Las regiones de Valledupar, Tenerife, Sabanalarga, Aguachica, Santa Marta, Barrancabermeja y Puerto Wilches vieron como decenas de motorizados desaparecieron y, poco después, los cadáveres fueron localizados atados con intrincados sistemas de cuerdas y nudos.
Detrás de este patrón aterrador se encontraba un hombre que sería identificado como Luis Gregorio Ramírez Maestre y a quien la prensa roja bautizaría como “el Asesino de la Soga”, o “el Dexter criollo”, este último apodo por una serie de TV cuyo protagonista era un asesino en serie que mataba a criminales. Esto revictimiza a sus víctimas, quienes no solo eran mototaxistas, sino que por conexión serían delincuentes.
Luis Gregorio Ramírez Maestre tenía la fachada perfecta. Una vida privada normal, era un hombre casado, padre de tres hijos, trabajador y responsable, se dedicaba al comercio y a hacer carreras como mototaxista, además era elocuente, de charla fácil y agradable.
El modus operandi de Ramírez Maestre era metódico: seleccionaba a sus víctimas por sus características físicas similares, baja estatura y delgados para facilitar el ataque. Se presentaba como un pasajero común, conversador y simpático, pedía ir a parajes rurales aislados y, cuando llegaba a su destino, atacaba por la espalda y sometía al conductor.
Su «firma» criminal era el uso de una soga. Tras desmayar a su víctima la amarraba a árboles con nudos que se apretaban más con sus movimientos, provocando la muerte por estrangulamiento. A un lado, Ramírez Maestre observaba mientras comía y bebía.
Inicialmente se consideró el robo de las motos como el móvil principal de los asesinatos, pero especialistas sugieren que Ramírez experimentaba gratificación al infligir sufrimiento e incluso regresaba a contemplar las escenas de sus crímenes.
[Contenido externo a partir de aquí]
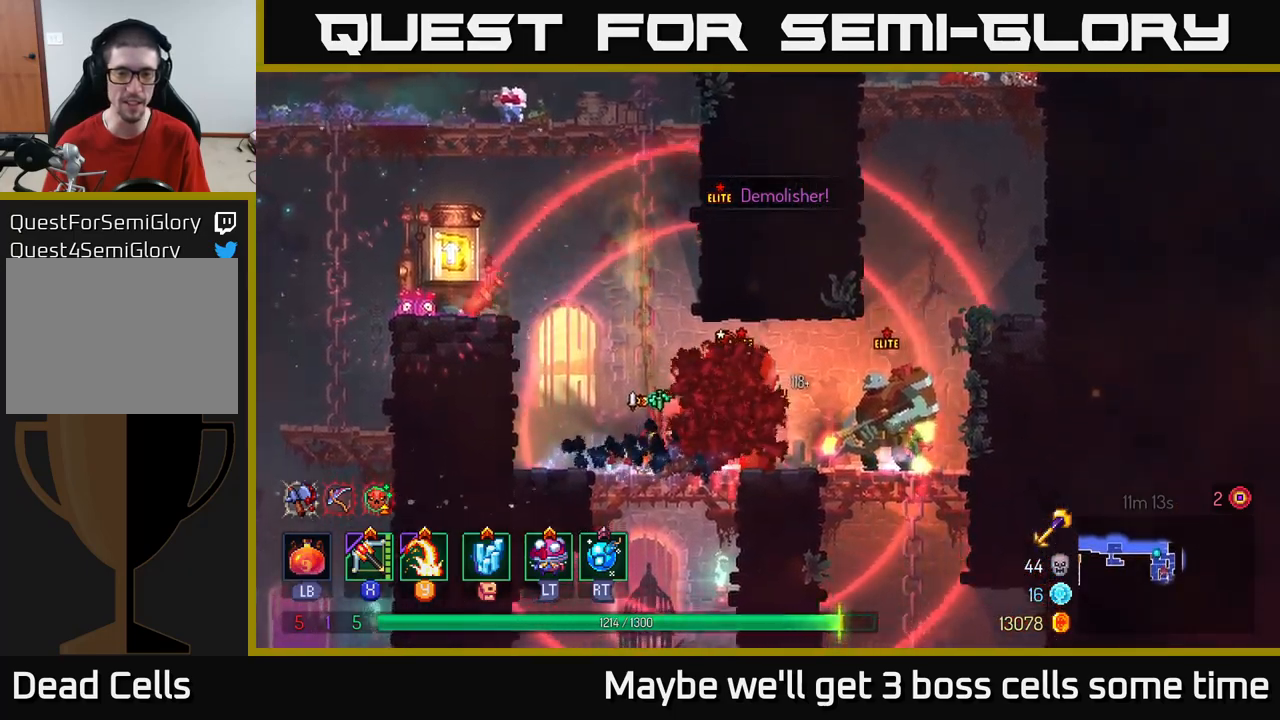
{"buttons": [], "left_stick": "center", "right_stick": "center", "events": [[83, "X", "up"], [233, "X", "down"], [333, "X", "up"], [467, "left_stick", "center"]]}
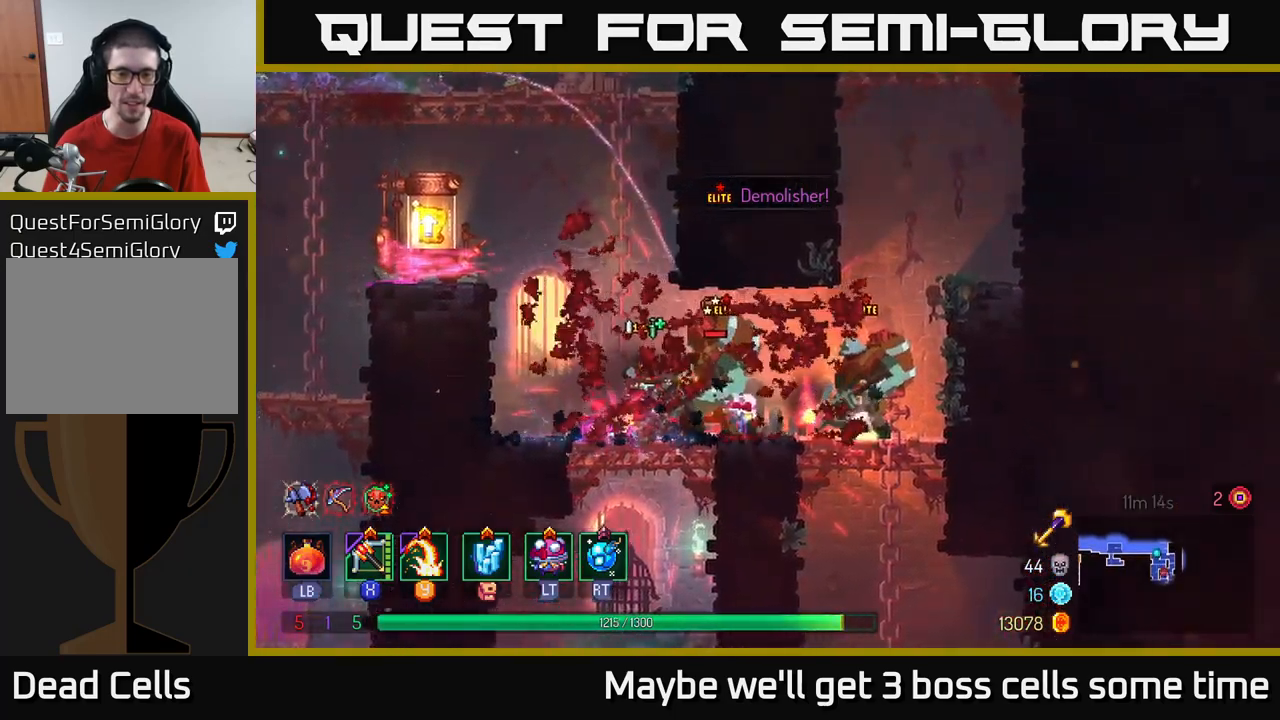
{"buttons": ["A"], "left_stick": "left", "right_stick": "center", "events": [[367, "left_stick", "left"], [467, "A", "down"]]}
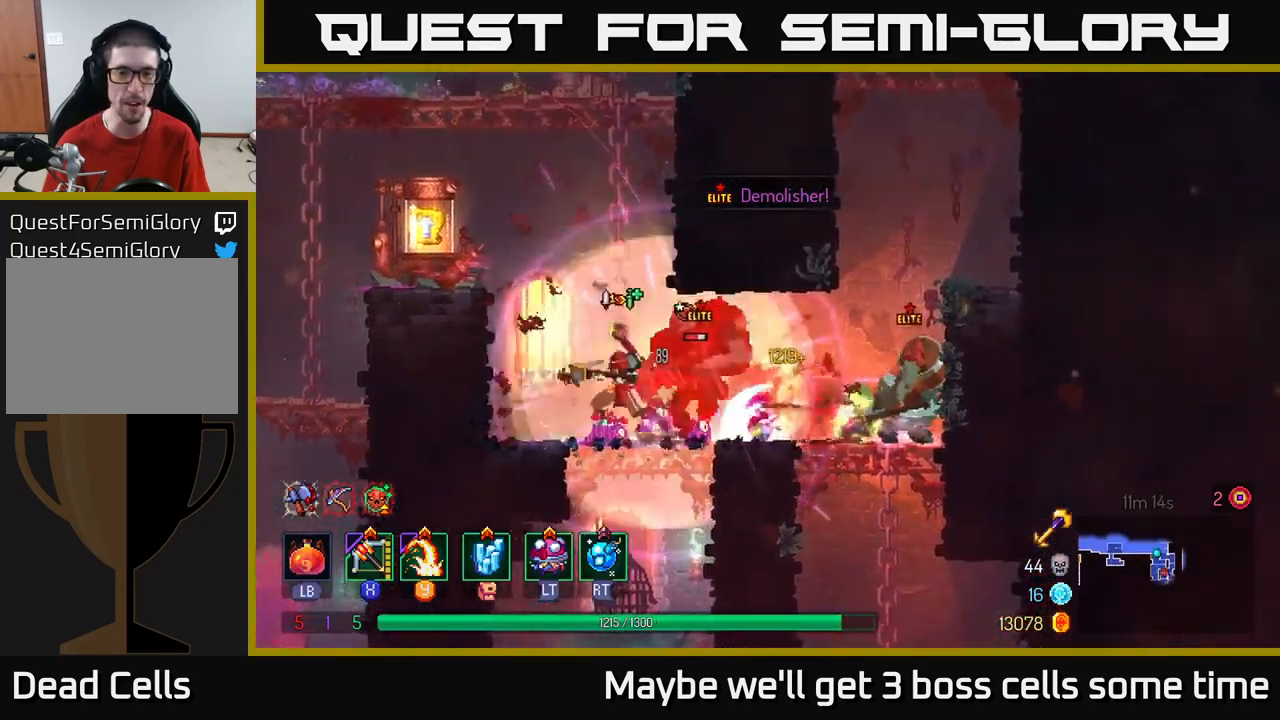
{"buttons": [], "left_stick": "left", "right_stick": "center", "events": [[83, "A", "up"], [167, "A", "down"], [283, "A", "up"]]}
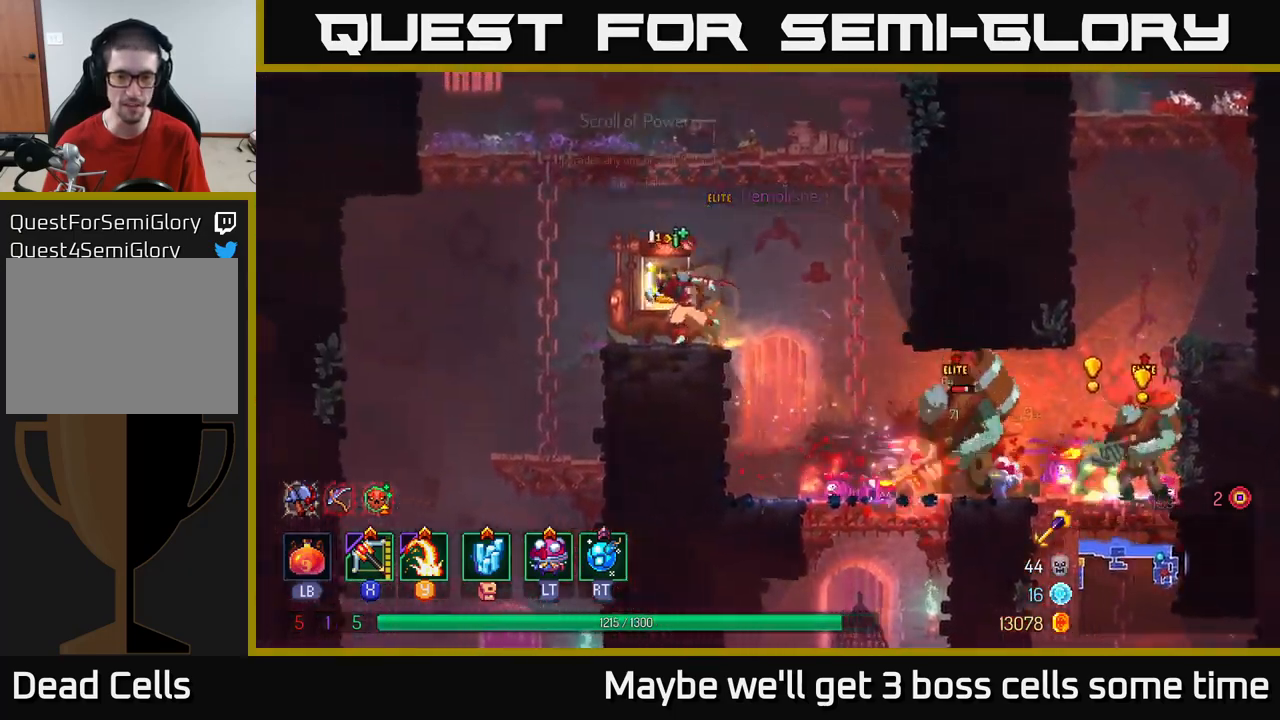
{"buttons": [], "left_stick": "center", "right_stick": "center", "events": [[33, "left_stick", "center"], [100, "left_stick", "right"], [233, "left_stick", "center"]]}
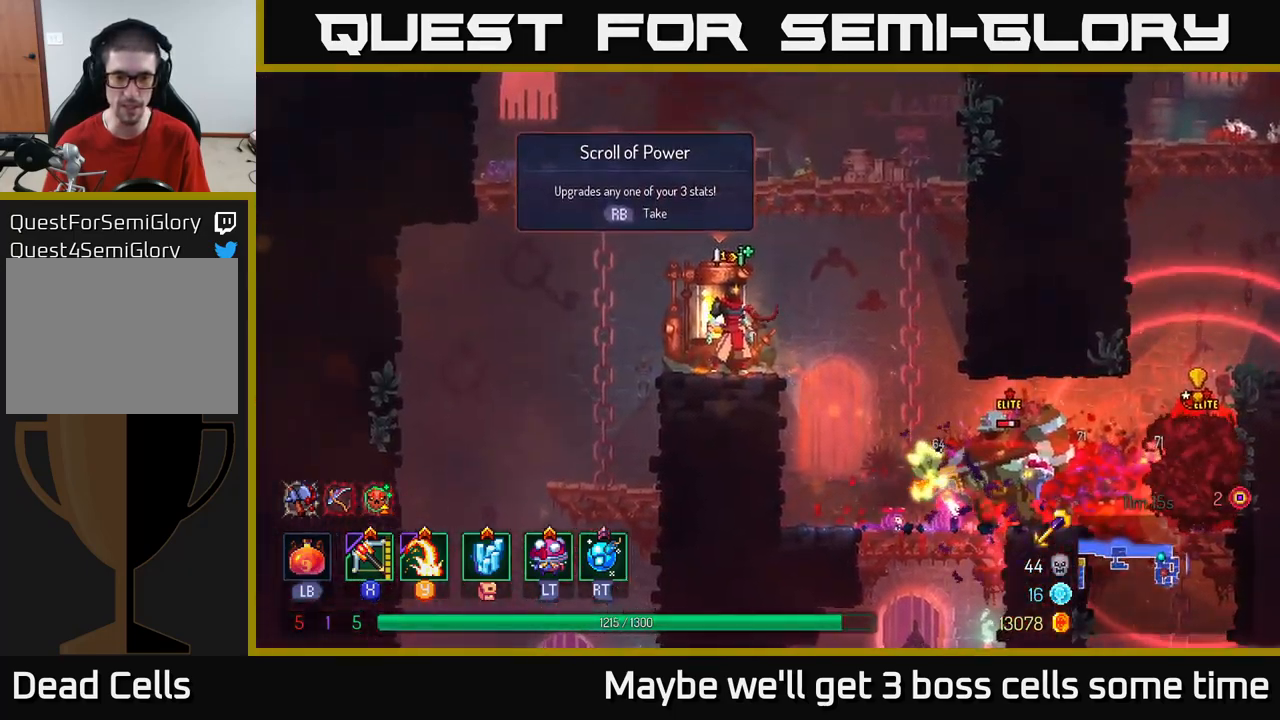
{"buttons": [], "left_stick": "center", "right_stick": "center", "events": [[150, "R2", "down"], [233, "R2", "up"]]}
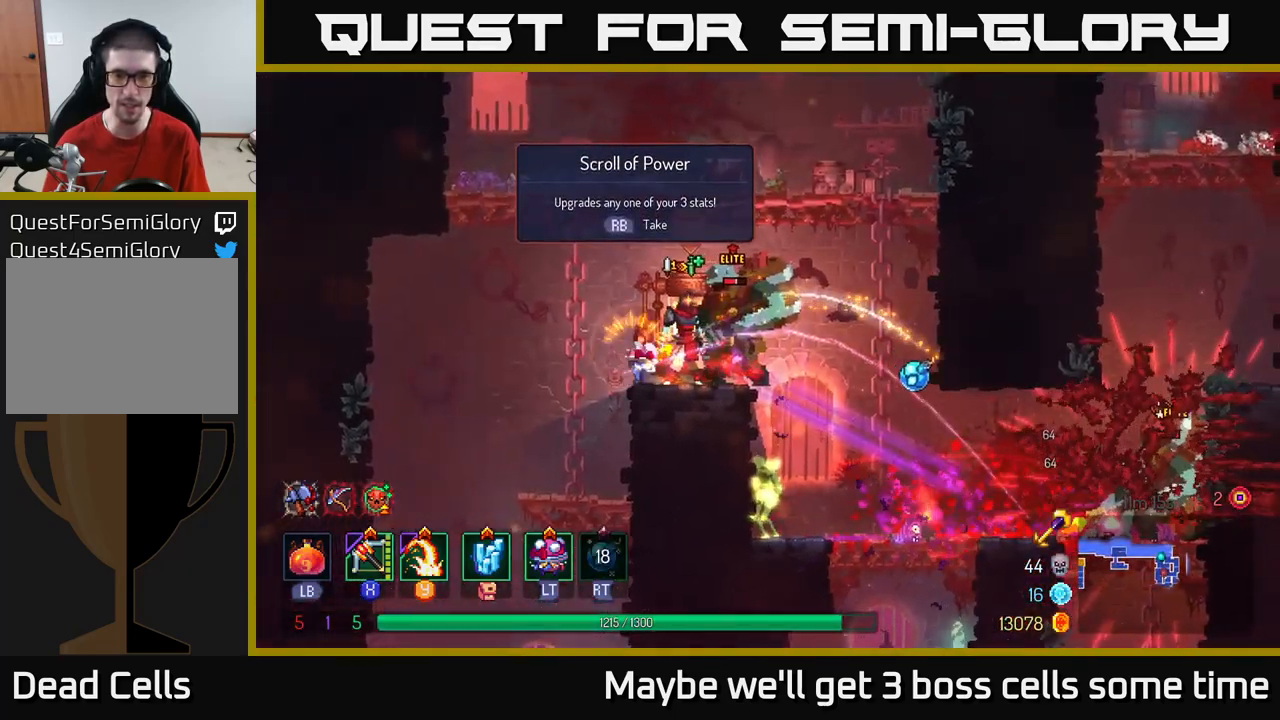
{"buttons": [], "left_stick": "right", "right_stick": "center", "events": [[67, "left_stick", "right"], [150, "A", "down"], [233, "A", "up"]]}
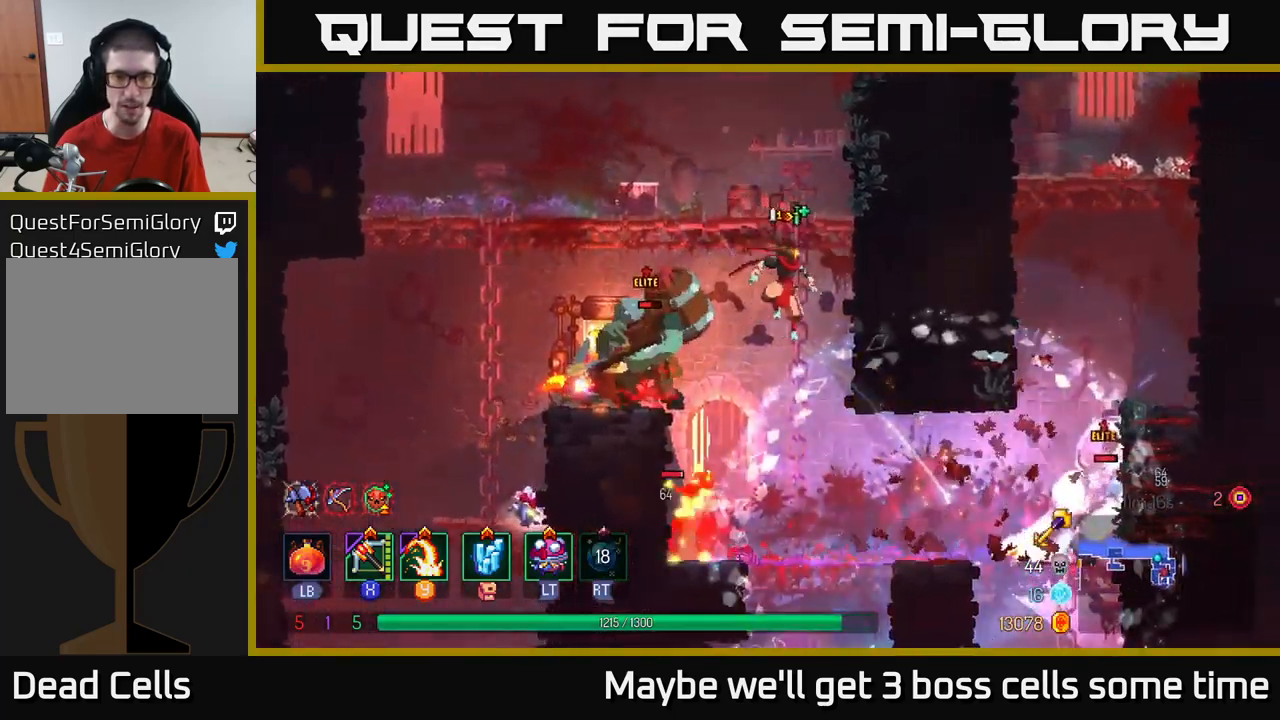
{"buttons": [], "left_stick": "down", "right_stick": "center", "events": [[100, "left_stick", "down"], [250, "left_stick", "right"], [500, "left_stick", "down"]]}
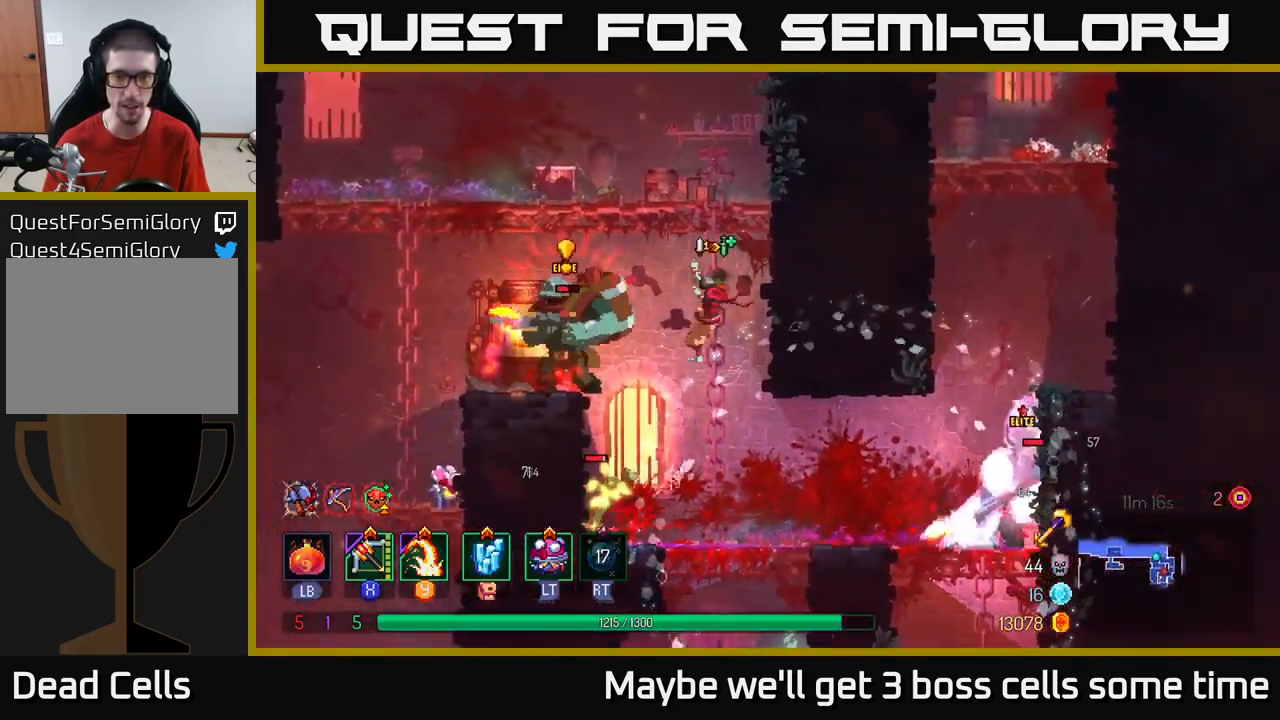
{"buttons": ["X"], "left_stick": "right", "right_stick": "center", "events": [[17, "left_stick", "down-left"], [117, "A", "down"], [133, "left_stick", "down"], [200, "A", "up"], [300, "left_stick", "right"], [350, "X", "down"], [417, "X", "up"], [500, "X", "down"]]}
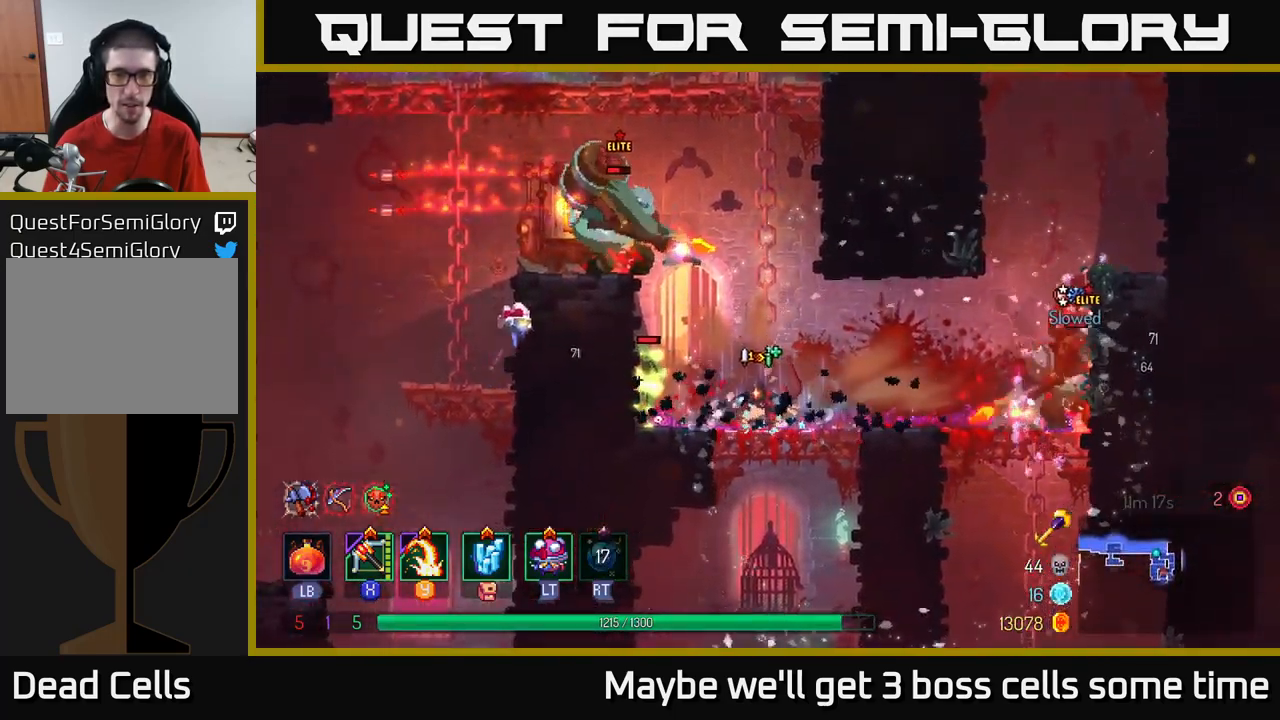
{"buttons": [], "left_stick": "center", "right_stick": "center", "events": [[50, "X", "up"], [433, "left_stick", "center"]]}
La dispersión geográfica de los asesinatos puso a prueba la respuesta de la policía colombiana. Conectar crímenes en distintos departamentos requirió cruzar variables como la ocupación informal, técnicas de amarre y robo de vehículos. La falta de un sistema unificado de alertas en zonas rurales dificultó la conexión de los asesinatos.
Tras ser identificado, agentes encubiertos lo engañaron y detuvieron sin oponer resistencia. Luego fue allanada su vivienda, donde se encontraron objetos de sus víctimas, se le atribuyeron entre 30 y 36 homicidios, aunque podrían ser más de 60 sus víctimas.
Fue enjuiciado y condenado a 57 años de prisión, pena que fue reducida a 34 años, tras reconocer algunos crímenes. Hoy permanece recluido en la cárcel conocida como La Tramacúa, en Valledupar, Colombia.